PORT BLAIR, India (Reuters) - Water shortages are forcing authorities in the Andaman Islands to tap dozens of World War II wells as the tourist destination struggles to cope with an influx of visitors, officials said on Friday.

The return of tourism after the 2004 tsunami, combined with a lack of rain, has caused severe shortages in the archipelago, located about 1,200 km east of the Indian mainland, officials said.

"Increasing tourists are definitely causing more shortages and we have asked all agencies to look for alternative sources of water, including wells," Krishna Sharan Singh, chief of the islands' disaster management unit, said in Port Blair.

Authorities are rationing water and cleaning old wells dug by Japanese forces in the mid-1940s, but many people think this is only a temporary solution.

"Every year we face the same problem but no one seems to be learning," said Samir Acharya, secretary of the Society for Andaman and Nicobar Ecology, a local environmental group.

"There is an urgent need to build water reservoirs and plan water harvesting as tourism is back in Andamans," Acharya said in the islands' capital Port Blair.

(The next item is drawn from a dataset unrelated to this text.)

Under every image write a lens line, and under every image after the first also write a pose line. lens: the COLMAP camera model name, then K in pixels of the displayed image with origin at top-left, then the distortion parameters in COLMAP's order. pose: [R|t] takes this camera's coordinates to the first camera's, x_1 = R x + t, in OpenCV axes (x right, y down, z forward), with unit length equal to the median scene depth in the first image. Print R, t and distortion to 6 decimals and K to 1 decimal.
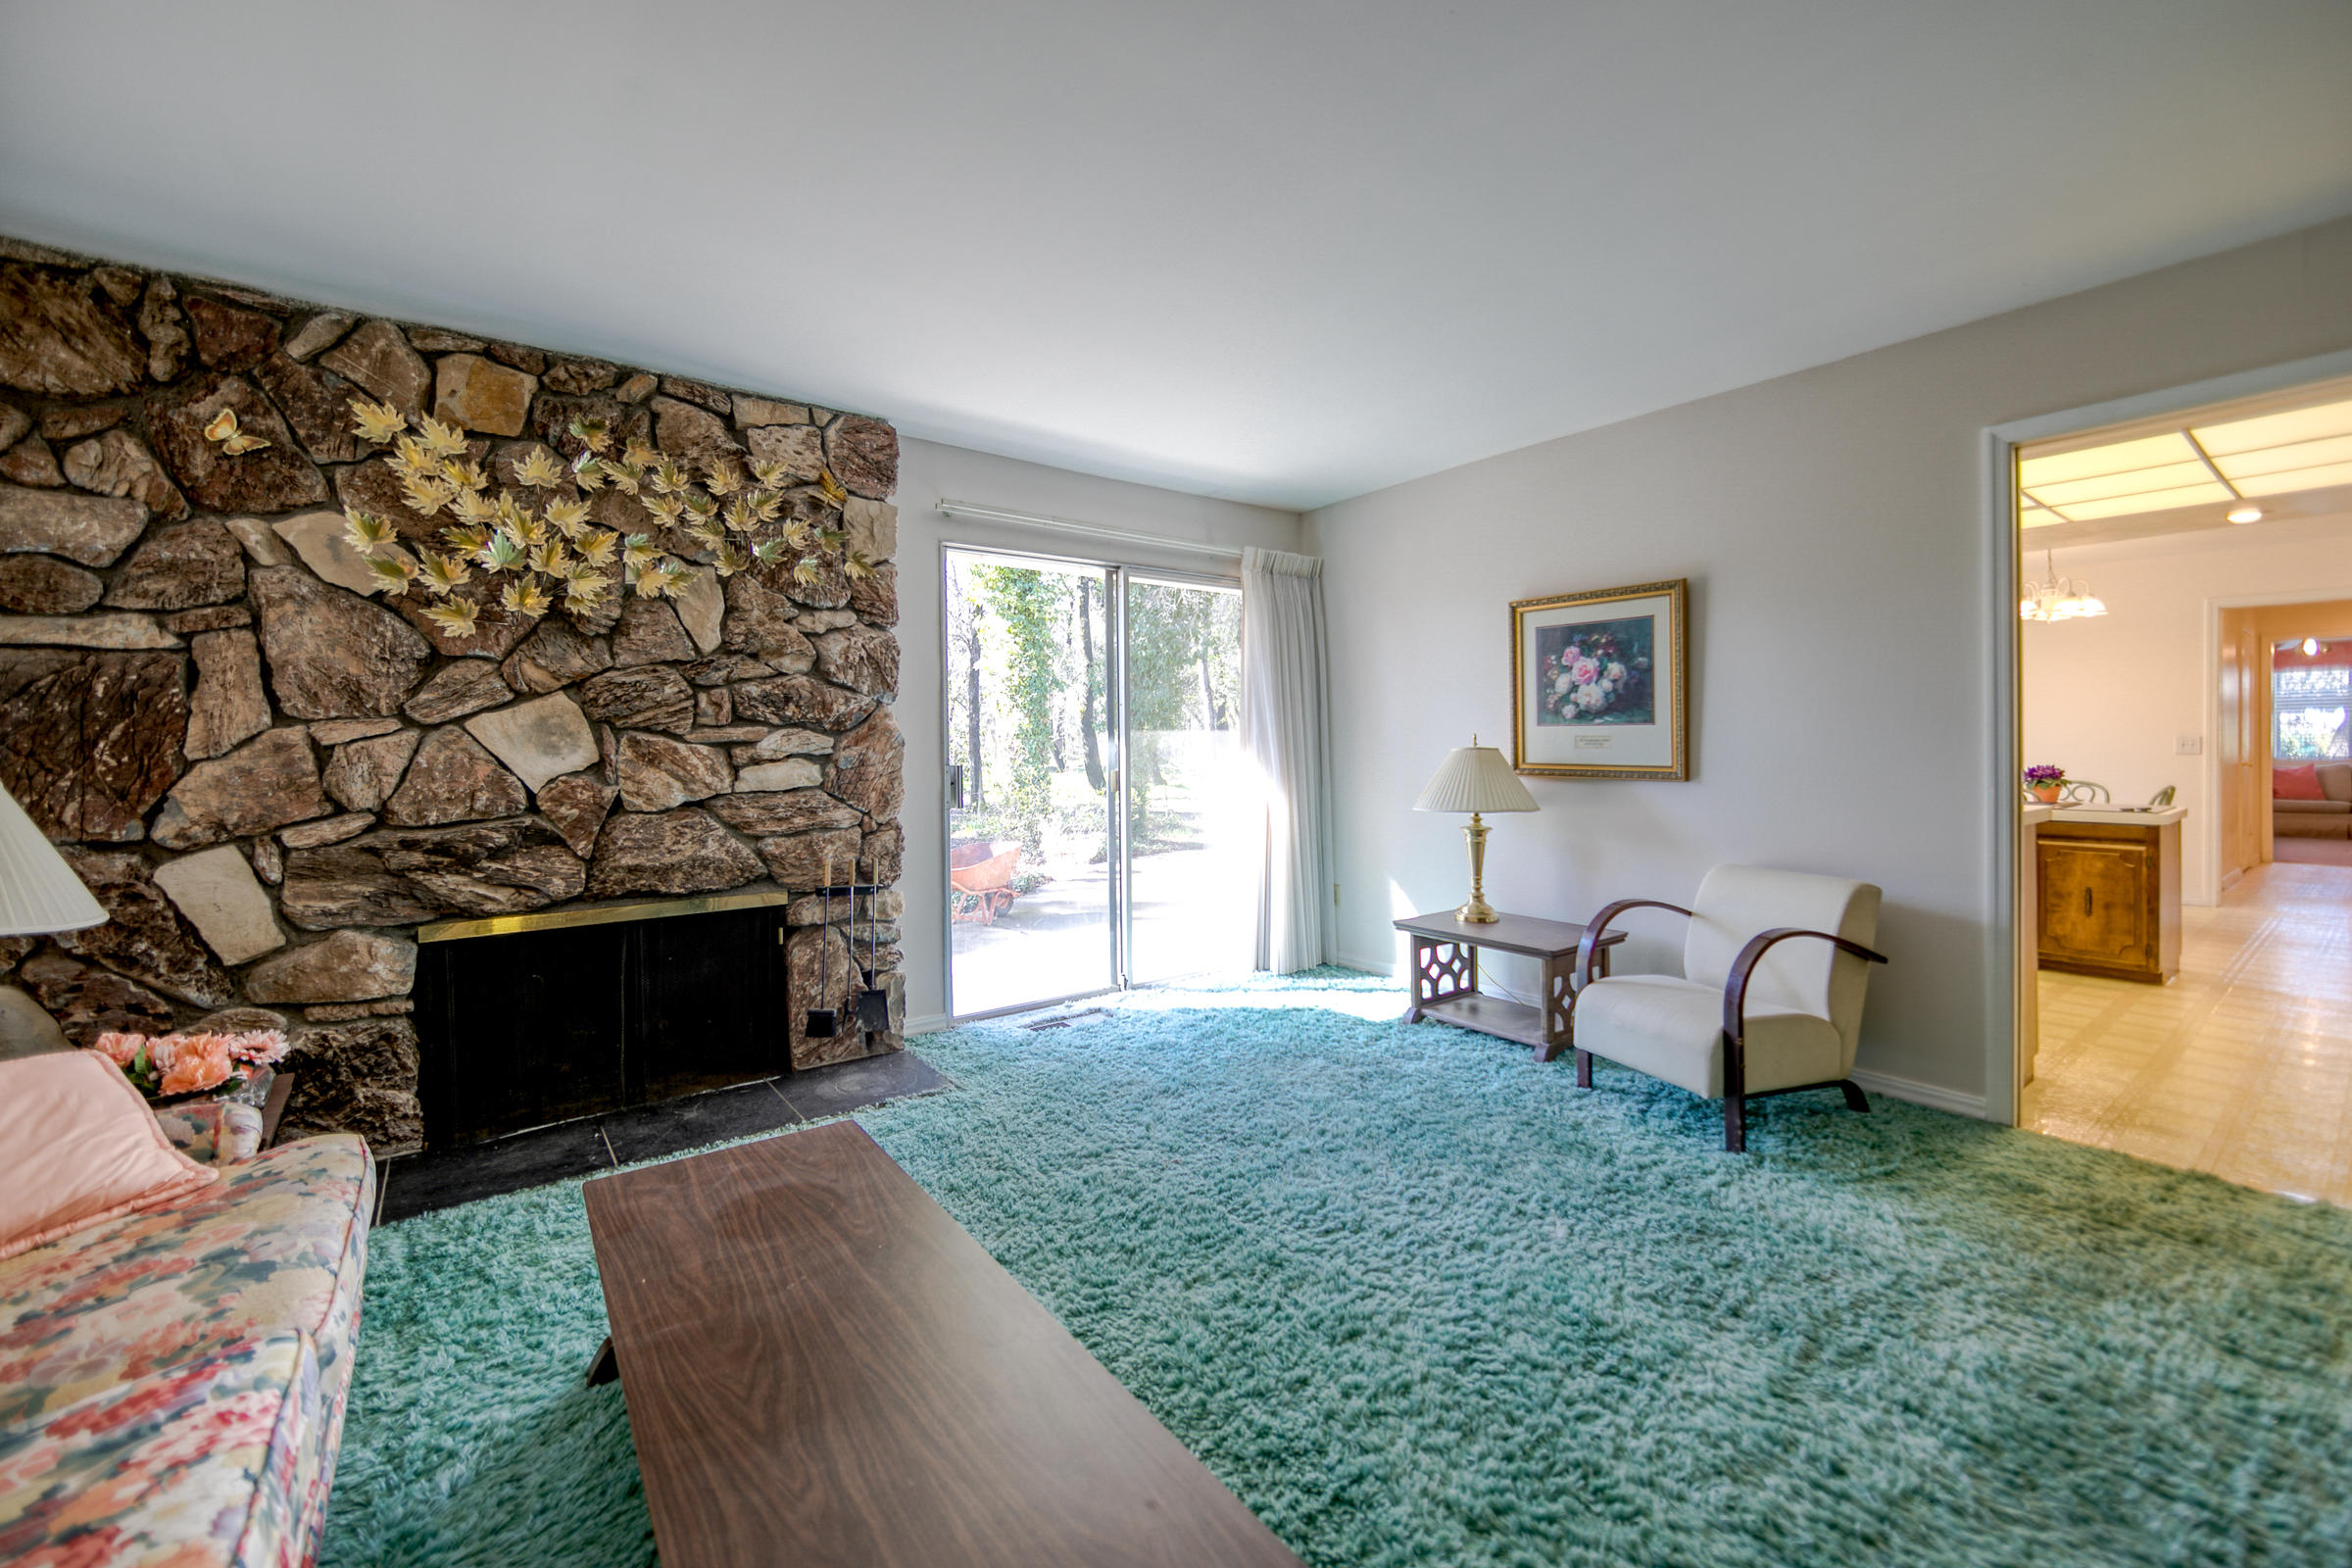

Local residents also complain about the lack of planning.

"Even if we harness two percent of rain water every year, we should do fine," said Govind Raju, an author.

At least 191 wells were dug by the Japanese military during their occupation of the archipelago between 1942 and 1945, officials said, adding they are still in good condition.

The Andamans were badly hit by the December 26, 2004 tsunami with more than 3,500 people killed and nearly 40,000 displaced.

It also hit tourism with only around 32,000 tourists visiting the Andamans in 2005, officials said. But tourism was booming now, with over 118,000 tourists visiting last year.

The archipelago is famous for its pristine beaches, coral reefs and sparking sands lapped by the emerald waters of the Indian Ocean.